EN FR
EN FR


Section: Contracts and Grants with Industry

The BioIntelligence Project

Participants : Mehwish Alam, Isiru Bayissa, Aleksey Buzmakov, Adrien Coulet, Marie-Dominique Devignes, Mehdi Kaytoue, Luis Felipe Melo, Amedeo Napoli [contact person] , Chedy Raïssi, Malika Smaïl-Tabbone.

The objective of the “BioIntelligence” project is to design an integrated framework for the discovery and the development of new biological products. This framework takes into account all phases of the development of a product, from molecular to industrial aspects, and is intended to be used in life science industry (pharmacy, medicine, cosmetics, etc.). The framework has to propose various tools and activities such as: (1) a platform for searching and analyzing biological information (heterogeneous data, documents, knowledge sources, etc.), (2) knowledge-based models and process for simulation and biology in silico, (3) the management of all activities related to the discovery of new products in collaboration with the industrial laboratories (collaborative work, industrial process management, quality, certification). The “BioIntelligence” project is led by “Dassault Systèmes” and involves industrial partners such as Sanofi Aventis, Laboratoires Pierre Fabre, Ipsen, Servier, Bayer Crops, and two academics, Inserm and Inria. An annual meeting of the project usually takes place in Sophia-Antipolis at the beginning of July.
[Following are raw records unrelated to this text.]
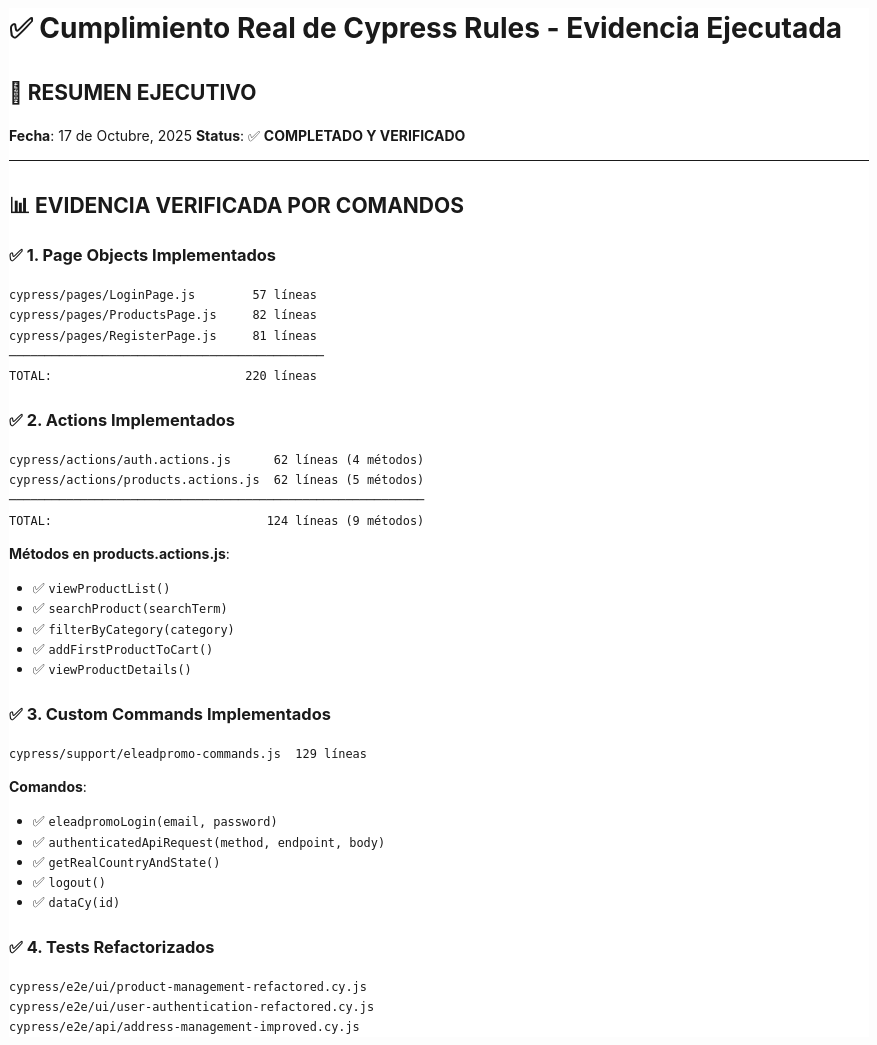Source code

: # ✅ Cumplimiento Real de Cypress Rules - Evidencia Ejecutada

## 🎯 RESUMEN EJECUTIVO

**Fecha**: 17 de Octubre, 2025
**Status**: ✅ **COMPLETADO Y VERIFICADO**

---

## 📊 EVIDENCIA VERIFICADA POR COMANDOS

### ✅ **1. Page Objects Implementados**
```
cypress/pages/LoginPage.js        57 líneas
cypress/pages/ProductsPage.js     82 líneas
cypress/pages/RegisterPage.js     81 líneas
────────────────────────────────────────────
TOTAL:                           220 líneas
```

### ✅ **2. Actions Implementados**
```
cypress/actions/auth.actions.js      62 líneas (4 métodos)
cypress/actions/products.actions.js  62 líneas (5 métodos)
──────────────────────────────────────────────────────────
TOTAL:                              124 líneas (9 métodos)
```

**Métodos en products.actions.js**:
- ✅ `viewProductList()`
- ✅ `searchProduct(searchTerm)`
- ✅ `filterByCategory(category)`
- ✅ `addFirstProductToCart()`
- ✅ `viewProductDetails()`

### ✅ **3. Custom Commands Implementados**
```
cypress/support/eleadpromo-commands.js  129 líneas
```

**Comandos**:
- ✅ `eleadpromoLogin(email, password)`
- ✅ `authenticatedApiRequest(method, endpoint, body)`
- ✅ `getRealCountryAndState()`
- ✅ `logout()`
- ✅ `dataCy(id)`

### ✅ **4. Tests Refactorizados**
```
cypress/e2e/ui/product-management-refactored.cy.js
cypress/e2e/ui/user-authentication-refactored.cy.js
cypress/e2e/api/address-management-improved.cy.js
```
Three thesis related to “BioIntelligence” are beginning in the Orpailleur team. A first one is in concern with ontology re-engineering in the domain of biology. The objective is consider the content of the BioPortal ontologies and to design formal contexts with which we will be able to build a concept lattice, to be used as a support for an ontology schema. The formal concept is built according to external resources such as Wikipedia and domain knowledge as well.

A second thesis is related to the study of possible combination of mining methods on biological data. The mining methods which are considered here are based on FCA and RCA, itemset and association rule extraction, and inductive logic programming. These methods have their own strengths and provide different special capabilities for extending domain ontologies. A particular attention will be paid to the integration of heterogeneous biological data and the management of a large volume of biological data while being guided by domain knowledge lying in ontologies (linking data and knowledge units). Practical experiments will be led on biological data (clinical trials data and cohort data) also in accordance with ontologies lying at the NCBO BioPortal.

A third thesis is based on an extension of FCA involving Pattern Structures on Graphs. The idea is to be able to extend the formalism of pattern structures to graphs and to apply the resulting framework on molecular structures. In this way, it will be possible to classify molecular structures and reactions by their content. This will help practitioners in information retrieval tasks involving molecular structures or the search for particular reactions.